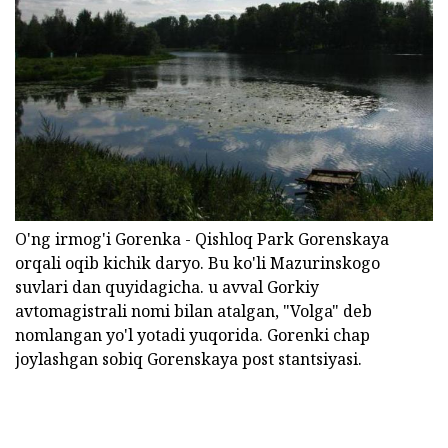
O'ng irmog'i Gorenka - Qishloq Park Gorenskaya
orqali oqib kichik daryo. Bu ko'li Mazurinskogo
suvlari dan quyidagicha. u avval Gorkiy
avtomagistrali nomi bilan atalgan, "Volga" deb
nomlangan yo'l yotadi yuqorida. Gorenki chap
joylashgan sobiq Gorenskaya post stantsiyasi.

* * * * *

● **Your instructions**:
The listing must be returned in full and exactly, apart from its pictures.

● **Answer for this exercise**:
O'ng irmog'i Gorenka - Qishloq Park Gorenskaya
orqali oqib kichik daryo. Bu ko'li Mazurinskogo
suvlari dan quyidagicha. u avval Gorkiy
avtomagistrali nomi bilan atalgan, "Volga" deb
nomlangan yo'l yotadi yuqorida. Gorenki chap
joylashgan sobiq Gorenskaya post stantsiyasi.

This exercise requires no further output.